At Comdex today, Microsoft introduced the first beta version of its multiuser Windows technology, with companies such as NCD, Wyse and Tektronix showing Windows-based thin client devices connecting to it.
Windows-based Terminal Server, formerly known under the codename Hydra, will ship this week to 1,000 beta testers. However, the product is still missing some key components.
Notably missing is the special version of Windows CE 2.0, the handheld operating system, that is to be the primary client to run applications on Hydra. This version, when it becomes available, will include the T-Share protocol, which is used to run Windows applications remotely from a Hydra server. Microsoft partners at the show said they were still waiting for Microsoft to ship them the operating system and the protocol.

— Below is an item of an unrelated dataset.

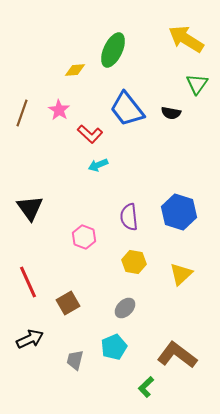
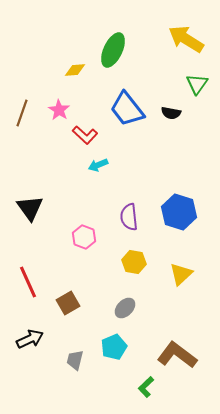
red L-shape: moved 5 px left, 1 px down
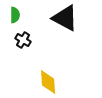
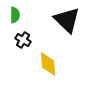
black triangle: moved 2 px right, 2 px down; rotated 16 degrees clockwise
yellow diamond: moved 18 px up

John Frederiksen, lead product manager for Microsoft's business systems division, said T-Share is ready, and that T-Share versions that run on Windows 95 and Windows for Workgroups PCs are included with the first beta.
However, the T-Share version for Windows CE is not there yet. Also, T-Share itself is still lacking key features, such as support for streaming audio or the ability to use local devices such as printers on a T-Share client. One Microsoft partner said at the show: "Microsoft still hasn't decided on the functionality" of T-Share.
Instead, Microsoft was showing Hydra being accessed by clients running a number of different operating systems and using the ICA protocol from Citrix. They accessed Hydra via the picasso add-on to Hydra, which was also introduced on Monday. Picasso adds ICA support to Hydra, as well as a number of manageability features missing from the Microsoft product, such as centralised management of multiple servers and the management of applications.
Both Hydra and picasso are based on technology from Citrix' currently shipping product Winframe, which is a multiuser Windows server running on top of Windows NT 3.51. Microsoft selected Winframe as the basis for its Hydra server, but chose to use T-Share and not Citrix ICA as the main protocol - despite the hundreds of thousands of ICA-based terminals already installed with customers. Companies such as NCD have said that their current ICA clients will be upgradable to T-Share, when it ships.
Microsoft is positioning ICA as an alternative to T-Share for allowing users on non-Windows systems to access Windows applications. ICA already runs on Unix and the Macintosh, as well as in Java-based browsers.
Though it will be possible for non-Windows systems, and notably network computers, to access Windows applications, Microsoft partners at the show are claiming Microsoft "hasn't ruled out" a pricing scheme where Hydra user licences would be more expensive for users with a non-Windows system. This would put NC-like devices at a price disadvantage.
Frederiksen said: "We are considering a Hydra user licence as a kind of Win32 licence. So it would make some sense that users who already have a Windows licence should pay less".
Microsoft revealed that it is working on two seperate versions of Hydra. The first, Windows-based Terminal Server 4.0, will be an add-on to Windows NT 4.0. At the same time, Microsoft is developing version 5.0, which will run on top of NT 5.0 and will use the Active Directory and the Microsoft Management Console. Microsoft said that shipment dates are dependent on the feedback on beta 1, but Microsoft partners at the show said they were expecting the product by June.
NCD, Wyse, Boundless, Neoware Systems (formerly HDS Network Systems) and Tektronix all announced they plan to develop Windows-based terminals to access Hydra. These devices are expected to be priced around $500 (see seperate story).